Required work - From the first line to the last, reproduce the records below exactly, omitting any picture.

--- The input Enclosed Below ---

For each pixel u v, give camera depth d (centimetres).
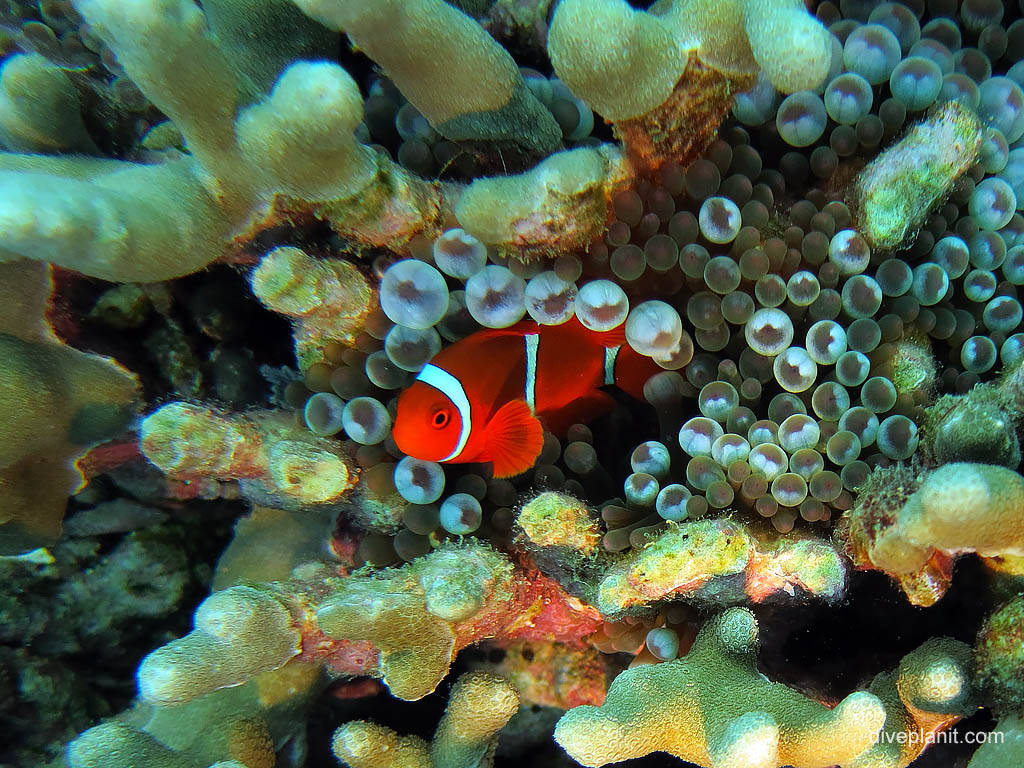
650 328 19
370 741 21
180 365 23
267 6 20
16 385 20
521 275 20
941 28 22
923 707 18
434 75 18
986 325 21
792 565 19
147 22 16
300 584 21
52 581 23
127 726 21
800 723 18
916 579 18
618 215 20
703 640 19
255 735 21
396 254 21
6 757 22
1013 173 21
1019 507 16
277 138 17
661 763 22
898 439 19
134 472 23
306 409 21
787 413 20
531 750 25
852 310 20
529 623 22
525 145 20
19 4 25
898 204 20
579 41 17
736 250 20
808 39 16
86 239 17
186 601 24
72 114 21
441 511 21
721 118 19
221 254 20
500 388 20
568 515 20
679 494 19
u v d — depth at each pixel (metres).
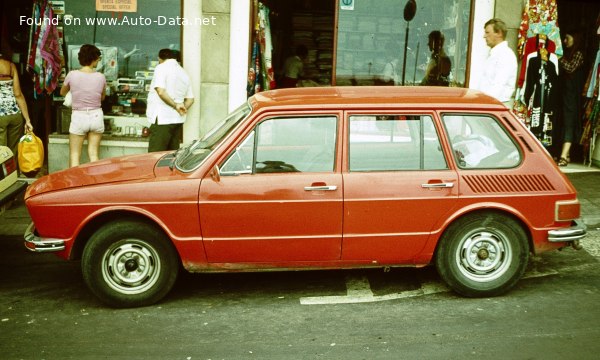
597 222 7.68
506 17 9.64
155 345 4.77
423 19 9.98
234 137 5.29
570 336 4.83
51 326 5.12
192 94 9.36
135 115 9.80
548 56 9.45
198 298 5.66
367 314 5.29
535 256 6.64
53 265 6.54
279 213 5.26
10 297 5.72
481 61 9.93
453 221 5.41
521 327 4.99
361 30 10.03
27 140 8.63
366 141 5.36
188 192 5.22
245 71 9.65
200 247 5.29
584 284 5.88
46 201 5.23
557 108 10.11
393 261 5.45
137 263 5.37
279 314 5.31
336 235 5.32
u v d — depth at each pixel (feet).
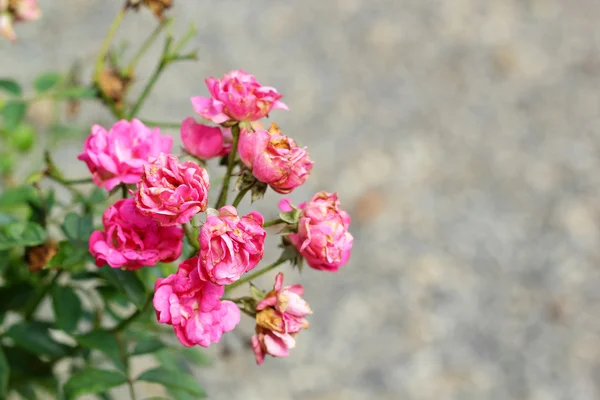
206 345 3.01
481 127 8.34
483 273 6.98
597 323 6.63
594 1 10.41
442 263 7.02
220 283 2.97
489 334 6.54
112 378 3.35
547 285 6.88
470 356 6.39
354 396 6.05
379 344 6.43
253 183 3.12
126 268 3.10
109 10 9.20
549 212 7.50
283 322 3.11
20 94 3.78
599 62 9.30
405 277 6.89
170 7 3.64
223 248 2.96
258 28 9.37
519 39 9.53
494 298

--- End of Enclosed The input ---

Task response -
For each pixel u v, give camera depth d (centimetres).
650 328 19
370 741 21
180 365 23
267 6 20
16 385 20
521 275 20
941 28 22
923 707 18
434 75 18
986 325 21
792 565 19
147 22 16
300 584 21
52 581 23
127 726 21
800 723 18
916 579 18
618 215 20
703 640 19
255 735 21
396 254 21
6 757 22
1013 173 21
1019 507 16
277 138 17
661 763 22
898 439 19
134 472 23
306 409 21
787 413 20
531 750 25
852 310 20
529 623 22
525 145 20
19 4 25
898 204 20
579 41 17
736 250 20
808 39 16
86 239 17
186 601 24
72 114 21
441 511 21
721 118 19
221 254 20
500 388 20
568 515 20
679 494 19
u v d — depth at each pixel (metres).
597 222 7.68
506 17 9.64
155 345 4.77
423 19 9.98
234 137 5.29
570 336 4.83
51 326 5.12
192 94 9.36
135 115 9.80
548 56 9.45
198 298 5.66
367 314 5.29
535 256 6.64
53 265 6.54
279 213 5.26
10 297 5.72
481 61 9.93
453 221 5.41
521 327 4.99
361 30 10.03
27 140 8.63
366 141 5.36
188 192 5.22
245 71 9.65
200 247 5.29
584 284 5.88
46 201 5.23
557 108 10.11
393 261 5.45
137 263 5.37
279 314 5.31
336 235 5.32
u v d — depth at each pixel (feet).
206 345 3.01
481 127 8.34
483 273 6.98
597 323 6.63
594 1 10.41
442 263 7.02
220 283 2.97
489 334 6.54
112 378 3.35
547 285 6.88
470 356 6.39
354 396 6.05
379 344 6.43
253 183 3.12
126 268 3.10
109 10 9.20
549 212 7.50
283 322 3.11
20 94 3.78
599 62 9.30
405 277 6.89
170 7 3.64
223 248 2.96
258 28 9.37
519 39 9.53
494 298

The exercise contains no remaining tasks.